Kontrolle ist besser
Natürlich kann der Einsatz von Gamification nur dann Früchte tragen, wenn die Mitarbeiter das Gelernte auch auf Szenarien in der echten Welt anwenden. Um das sicherzustellen, sollten Unternehmen unbedingt die Effektivität ihrer Gamification-Bemühungen an der Entwicklung des realen Risikopotentials messen. Zu diesem Zweck sollten Sie regelmäßige, interne Prüfungen durchführen, um herauszufinden welche Mitarbeiter trotz aller Bemühungen immer noch ein Sicherheitsrisiko darstellen.

Gamification - Beispiele

Ein bekanntes Beispiel dafür, wie mit Hilfe von Gamification Mitarbeiter trotz extrem monotoner und schlecht bezahlter Tätigkeiten motiviert werden sollen, ist Amazon. Berichten zufolge bietet der E-Commerce-Riese seinen Lagerarbeitern in einigen US-Fulfillment-Zentren seit 2017 eine Reihe von Spielen an, die ihr tägliches Arbeitspensum in einen virtuellen Wettbewerb verwandeln. Berichten zufolge wird Gamification mittlerweile in Amazon-Lagerhäusern von mindestens 20 US-Bundesstaaten praktiziert.

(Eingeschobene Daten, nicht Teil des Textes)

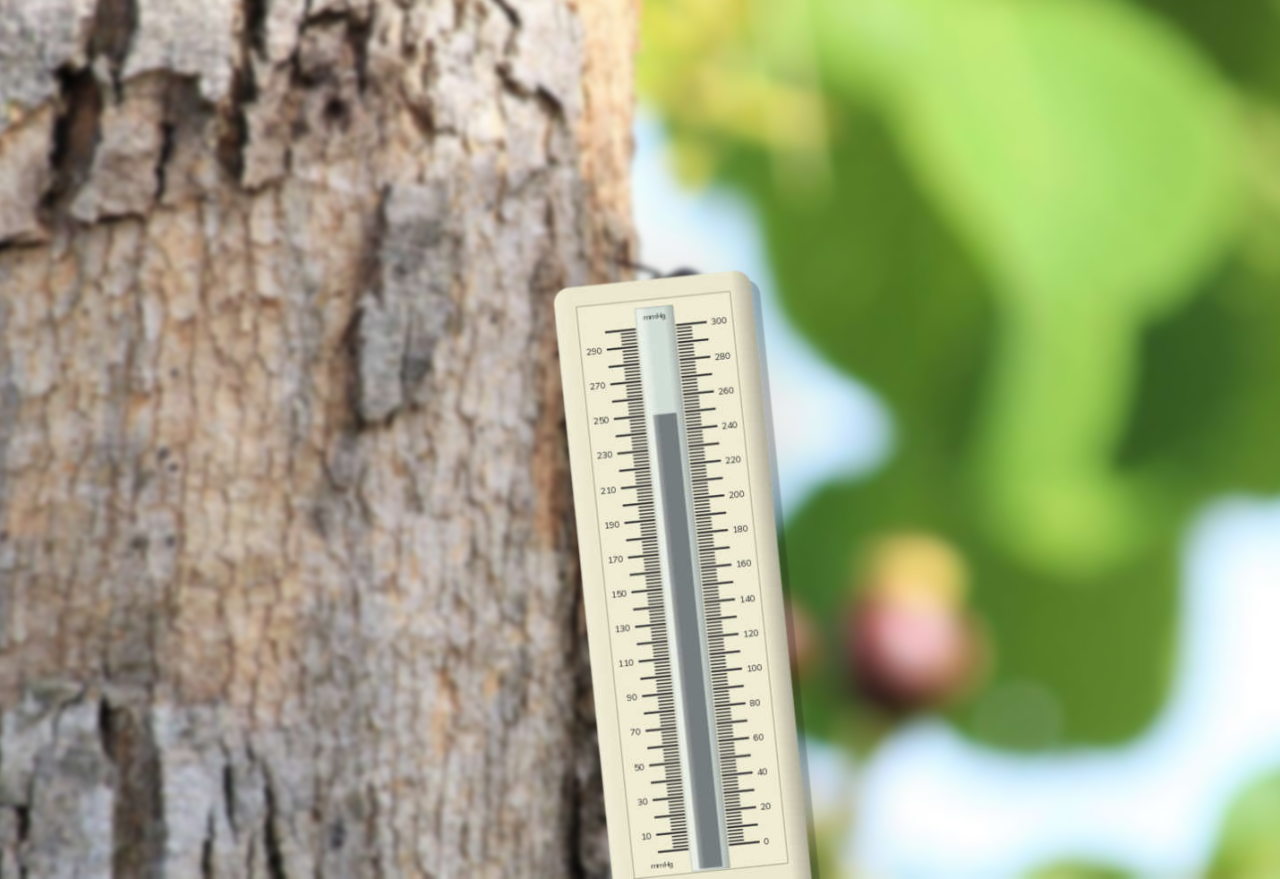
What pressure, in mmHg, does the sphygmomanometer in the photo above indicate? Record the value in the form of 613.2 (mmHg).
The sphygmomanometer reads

Demnach treten etwa im Rahmen des Gamification-Programms FC Games Logistikmitarbeiter gegeneinander an, indem sie etwa durch ihre Arbeit virtuelle Drachen (Dragon Duel) oder Rennautos (Mission Racer) um die Wette bewegen oder Paket für Paket Schlösser in die Höhe (Castle Crafter) bauen. Der Fortschritt des Spiels können sie dabei auf dem Bildschirm ihrer Workstation verfolgen. Siegern winkt eine Belohnung in Form von digitaler Währung, die zum Kauf von virtuellen Haustieren und ähnlichem verwendet werden kann.

Häufiger in hiesigen Unternehmen gebräuchlich, wenn auch ebenfalls nicht unproblematisch, ist der Einsatz von Gamification in Form von Bonuspunkten und Ranglisten für den Arbeitserfolg. Zum einen ist eine derartige Leistungskontrolle und -beurteilung in Verbindung mit Belohnungssystemen zwingend mitbestimmungspflichtig und muss vom Betriebsrat abgesegnet werden.

Zum anderen erfordert ein derartiges Vorgehen in der Regel die Erhebung, Speicherung und Verarbeitung einer großen Menge personenbezogener Daten und kann zu Konflikten mit der DSGVO und anderen Regularien führen, wenn Informationen wie ein Ranking der Sales-Mitarbeiter von einer breiteren Öffentlichkeit einsehbar sind.

Wie so oft bei neuen Technologien, ist Gamification an sich aber nicht generell schlecht oder eben gut - es hängt vielmehr davon ab, wie und in welchem Umfang es am Arbeitsplatz eingesetzt wird. Wichtige Punkte sind sicher, dass die Privatsphäre und die persönlichen Daten der Mitarbeiter geschützt sind. außerdem sollten die Arbeitnehmer einen Großteil ihrer Autonomie beibehalten und das Gefühl haben, dass ihre Tätigkeit neben dem Sammeln von Bonuspunkten auch einen tieferen realen Zweck erfüllt.